> [Task goal] Where the listing shows an image, skip it and output all other material unchanged.

> [Stored data]
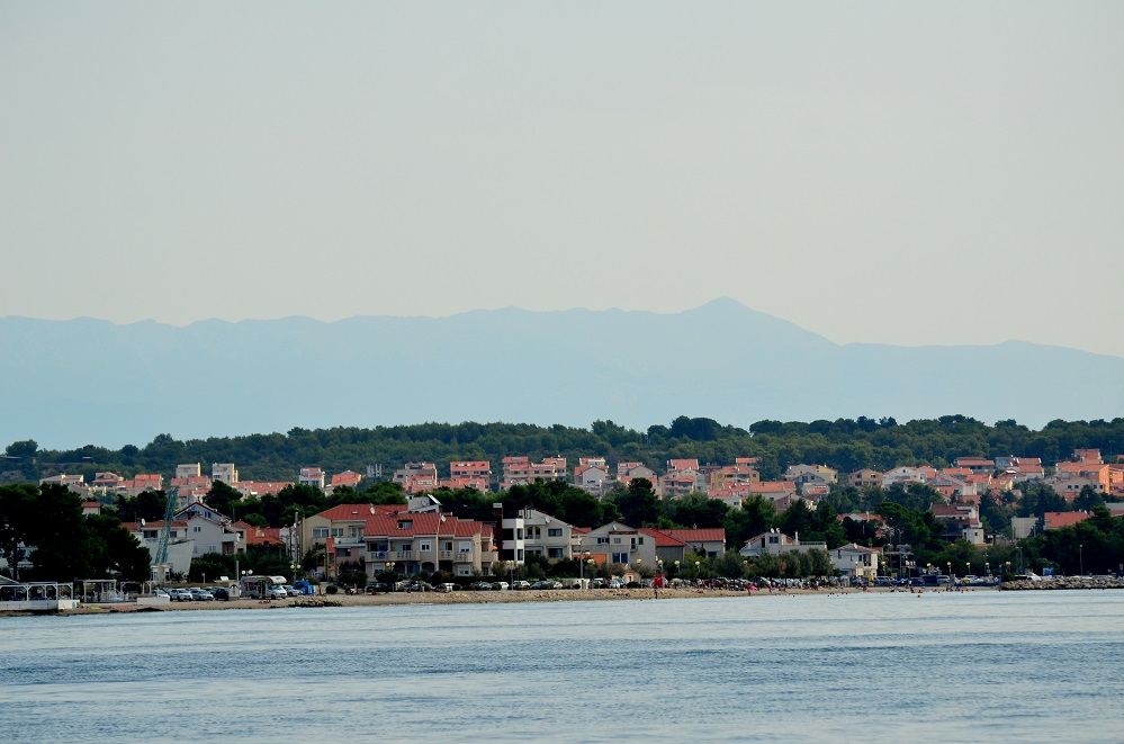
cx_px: 562
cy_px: 372
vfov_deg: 6.7
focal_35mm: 202
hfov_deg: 10.2
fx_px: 6307
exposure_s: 1/3200
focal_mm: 135
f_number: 4.8
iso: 400
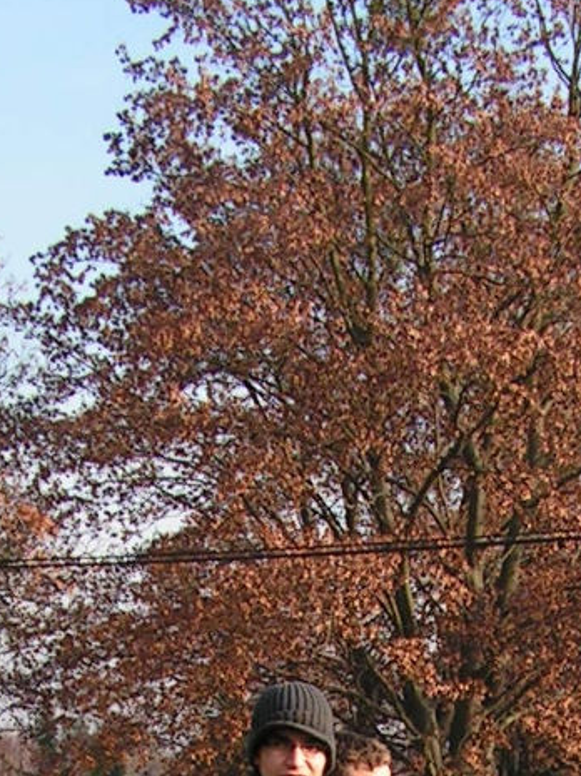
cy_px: 1096
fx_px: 2779
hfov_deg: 11.9
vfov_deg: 15.0
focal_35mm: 124
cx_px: 312
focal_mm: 6
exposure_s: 1/400
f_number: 3.2
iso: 64
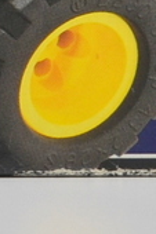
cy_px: -320
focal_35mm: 367
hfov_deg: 3.6
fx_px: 2390
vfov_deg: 5.4
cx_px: -319
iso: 125
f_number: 5
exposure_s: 1/15
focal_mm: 26
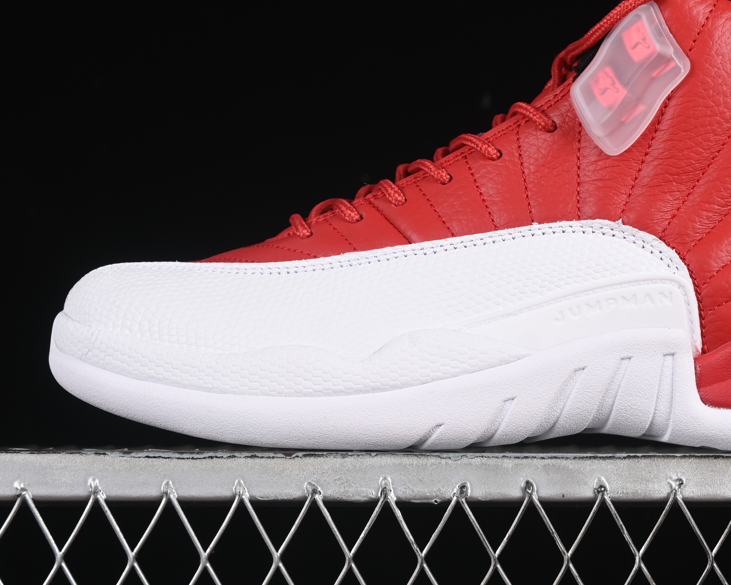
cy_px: 181
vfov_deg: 12.3
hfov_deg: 15.4
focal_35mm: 125
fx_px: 2704
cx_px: 510
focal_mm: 50
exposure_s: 1/80
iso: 160
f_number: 8
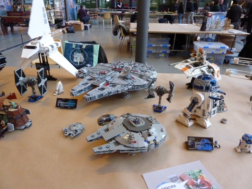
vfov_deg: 54.9
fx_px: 182
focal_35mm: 25
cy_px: 94
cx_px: 126
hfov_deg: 69.4
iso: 800
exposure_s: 1/60
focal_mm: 4.1
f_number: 3.3
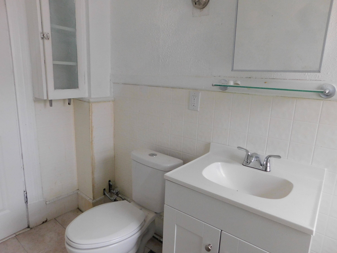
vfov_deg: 58.9
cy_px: 126
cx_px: 168
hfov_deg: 73.9
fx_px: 224
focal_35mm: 23
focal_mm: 4
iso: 320
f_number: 3
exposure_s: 1/30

> [Solved problem]
cx_px: 562
cy_px: 372
vfov_deg: 6.7
focal_35mm: 202
hfov_deg: 10.2
fx_px: 6307
exposure_s: 1/3200
focal_mm: 135
f_number: 4.8
iso: 400
cy_px: 1096
fx_px: 2779
hfov_deg: 11.9
vfov_deg: 15.0
focal_35mm: 124
cx_px: 312
focal_mm: 6
exposure_s: 1/400
f_number: 3.2
iso: 64
cy_px: -320
focal_35mm: 367
hfov_deg: 3.6
fx_px: 2390
vfov_deg: 5.4
cx_px: -319
iso: 125
f_number: 5
exposure_s: 1/15
focal_mm: 26
cy_px: 181
vfov_deg: 12.3
hfov_deg: 15.4
focal_35mm: 125
fx_px: 2704
cx_px: 510
focal_mm: 50
exposure_s: 1/80
iso: 160
f_number: 8
vfov_deg: 54.9
fx_px: 182
focal_35mm: 25
cy_px: 94
cx_px: 126
hfov_deg: 69.4
iso: 800
exposure_s: 1/60
focal_mm: 4.1
f_number: 3.3
vfov_deg: 58.9
cy_px: 126
cx_px: 168
hfov_deg: 73.9
fx_px: 224
focal_35mm: 23
focal_mm: 4
iso: 320
f_number: 3
exposure_s: 1/30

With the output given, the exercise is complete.